Simply a collection of components.

index: Index#

Index searches one particular column in the storage into vectors.

storage: Storage#

Storage is used to store the questions / answers / etc. Can be viewed as a dataframe of texts.

classmethod index_storage(storage: ~bocoel.corpora.storages.interfaces.Storage, embedder: ~bocoel.corpora.embedders.interfaces.Embedder, keys: ~collections.abc.Sequence[str], index_backend: type[~bocoel.corpora.indices.interfaces.indices.Index], concat: ~collections.abc.Callable[[~collections.abc.Iterable[~typing.Any]], str] = <built-in method join of str object>, **index_kwargs: ~typing.Any) ComposedCorpus[source]#

Creates a corpus from the given storage, embedder, key and index class, where storage entries would be mapped to strings,

Parameters:
  • storage – The storage to index.

  • embedder – The embedder to use.

  • keys – The keys to use for the index.

  • index_backend – The index class to use.

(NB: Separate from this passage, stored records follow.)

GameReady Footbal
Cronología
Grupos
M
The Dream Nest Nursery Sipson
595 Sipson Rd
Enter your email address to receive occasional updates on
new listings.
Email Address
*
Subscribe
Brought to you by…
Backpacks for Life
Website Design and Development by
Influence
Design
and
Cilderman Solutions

  • concat – The function to use to concatenate the keys.

  • **index_kwargs – Additional arguments to pass to the index class.

Returns:

The created corpus.

classmethod index_mapped(storage: Storage, embedder: Embedder, transform: Callable[[Mapping[str, Sequence[Any]]], Sequence[str]], index_backend: type[Index], **index_kwargs: Any) ComposedCorpus[source]#

Creates a corpus from the given storage, embedder, key and index class, where storage entries would be mapped to strings, using the specified batched transform function.

Parameters:
  • storage – The storage to index.

  • embedder – The embedder to use.

  • transform – The function to use to transform the storage entries.

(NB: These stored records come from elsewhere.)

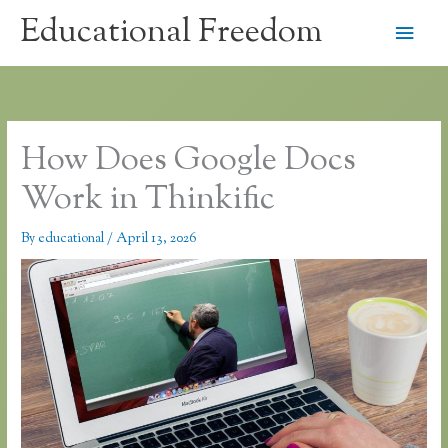
Skip
Educational Freedom
Main
to
content
Men
How Does Google Docs
Work in Thinkific
By
educational
/
April 13, 2026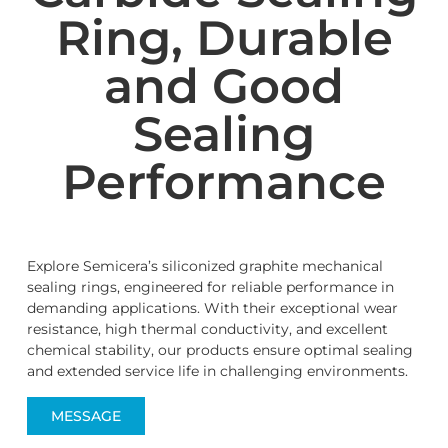
Ring, Durable
and Good
Sealing
Performance
Explore Semicera’s siliconized graphite mechanical
sealing rings, engineered for reliable performance in
demanding applications. With their exceptional wear
resistance, high thermal conductivity, and excellent
chemical stability, our products ensure optimal sealing
and extended service life in challenging environments.
MESSAGE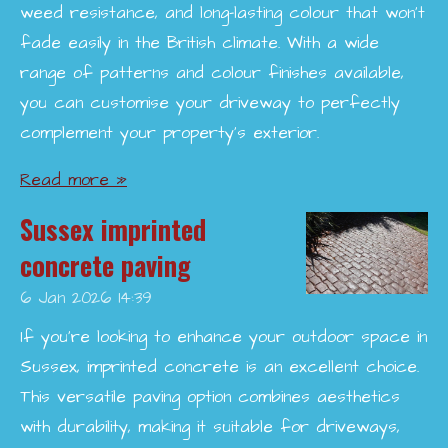
weed resistance, and long-lasting colour that won’t
fade easily in the British climate. With a wide
range of patterns and colour finishes available,
you can customise your driveway to perfectly
complement your property’s exterior.
Read more »
Sussex imprinted
concrete paving
6 Jan 2026
14:39
If you're looking to enhance your outdoor space in
Sussex, imprinted concrete is an excellent choice.
This versatile paving option combines aesthetics
with durability, making it suitable for driveways,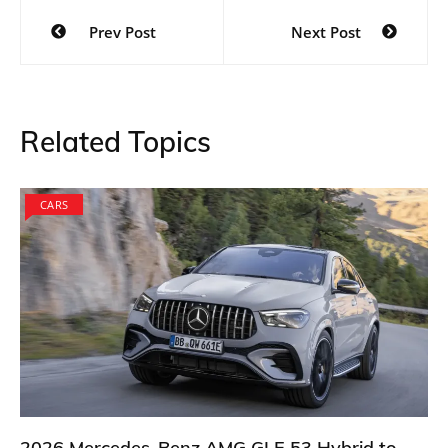
Post
Prev Post
Next Post
navigation
Related Topics
CARS
2026 Mercedes-Benz AMG GLE 53 Hybrid to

  • index_backend – The index class to use.

  • **index_kwargs – Additional arguments to pass to the index class.

Returns:

The created corpus.

classmethod index_embeddings(storage: Storage, embeddings: ndarray[Any, dtype[_ScalarType_co]], index_backend: type[Index], **index_kwargs: Any) ComposedCorpus[source]#

Create the corpus with the given embeddings. This can be used to save time by encoding once and caching embeddings.

Parameters:
  • storage – The storage to use.

  • embeddings – The embeddings to use.

  • index_backend – The index class to use.

  • **index_kwargs – Additional arguments to pass to the index class.

Returns:

The created corpus.

__init__(index: Index, storage: Storage) None#
class bocoel.corpora.corpora.Corpus(*args, **kwargs)[source]#

Corpus is the entry point to handling the data in this library.

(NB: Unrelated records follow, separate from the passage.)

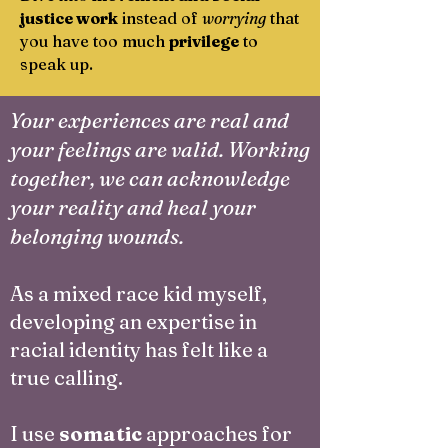
justice work
instead of
worrying
that
you have too much
privilege
to
speak up.
Your experiences are real and
your feelings are valid. Working
together, we can acknowledge
your reality and heal your
belonging wounds.
As a mixed race kid myself,
developing an expertise in
racial identity has felt like a
true calling.
I use
somatic
approaches for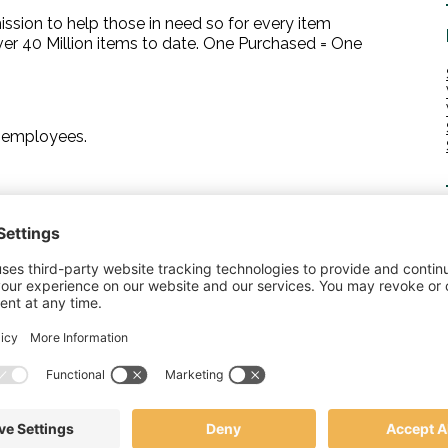
sion to help those in need so for every item
r 40 Million items to date. One Purchased = One
r employees.
 gifts. Employees can proudly wear the company name
n has made.
 day and give their all to represent your brand. It can
ppreciation you have for all that your employees do.
 in maintaining company morale. Whether it is their
a holiday gift, or just because.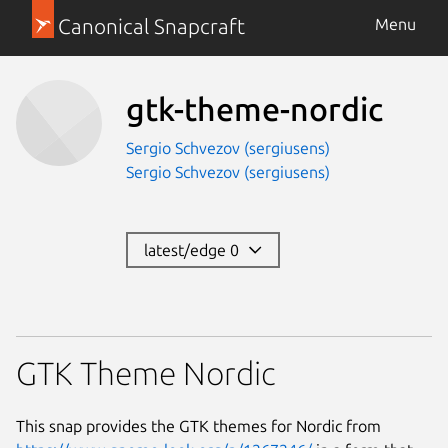
Canonical Snapcraft
Menu
gtk-theme-nordic
Sergio Schvezov (sergiusens)
Sergio Schvezov (sergiusens)
latest/edge 0
GTK Theme Nordic
This snap provides the GTK themes for Nordic from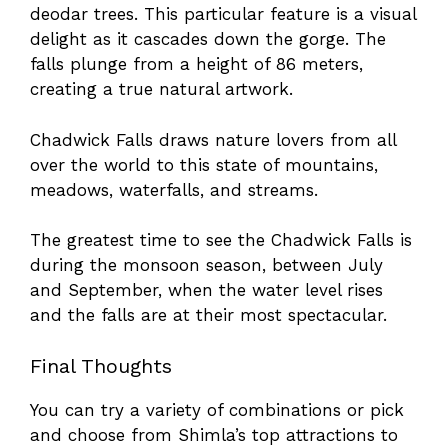
deodar trees. This particular feature is a visual
delight as it cascades down the gorge. The
falls plunge from a height of 86 meters,
creating a true natural artwork.
Chadwick Falls draws nature lovers from all
over the world to this state of mountains,
meadows, waterfalls, and streams.
The greatest time to see the Chadwick Falls is
during the monsoon season, between July
and September, when the water level rises
and the falls are at their most spectacular.
Final Thoughts
You can try a variety of combinations or pick
and choose from Shimla’s top attractions to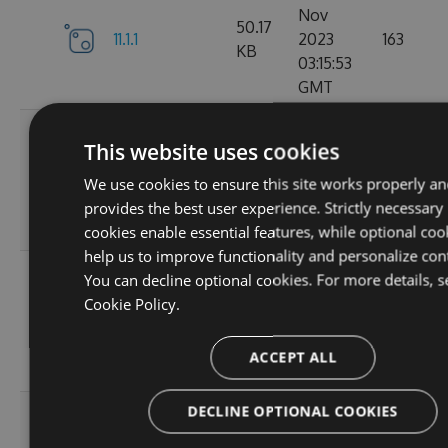
Nov
50.17
11.1.1
2023
163
KB
03:15:53
GMT
Wed, 01
This website uses cookies
Nov
11.1.1-
50.19
2023
131
We use cookies to ensure this site works properly an
ga1804c5057
KB
03:14:36
provides the best user experience. Strictly necessary
GMT
cookies enable essential features, while optional coo
help us to improve functionality and personalize con
Sun, 15
You can decline optional cookies. For more details, s
Oct
Cookie Policy.
11.0.8-
50
2023
127
g6b2728ce5c
KB
22:02:49
ACCEPT ALL
GMT
DECLINE OPTIONAL COOKIES
Sat, 30
Sep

A corpus has 3 main components: - Index: Searches one particular column in the storage.Provides fast retrival. - Storage: Used to store the questions / answers / texts. - Embedder: Embeds the text into vectors for faster access.

An index only corresponds to one key. If search over multiple keys is desired, a new column or a new corpus (with shared storage) should be created.

storage: Storage#

Storage is used to store the questions / answers / etc. Can be viewed as a dataframe of texts.

__init__(*args, **kwargs)#
index: Index#

Index searches one particular column in the storage into vectors.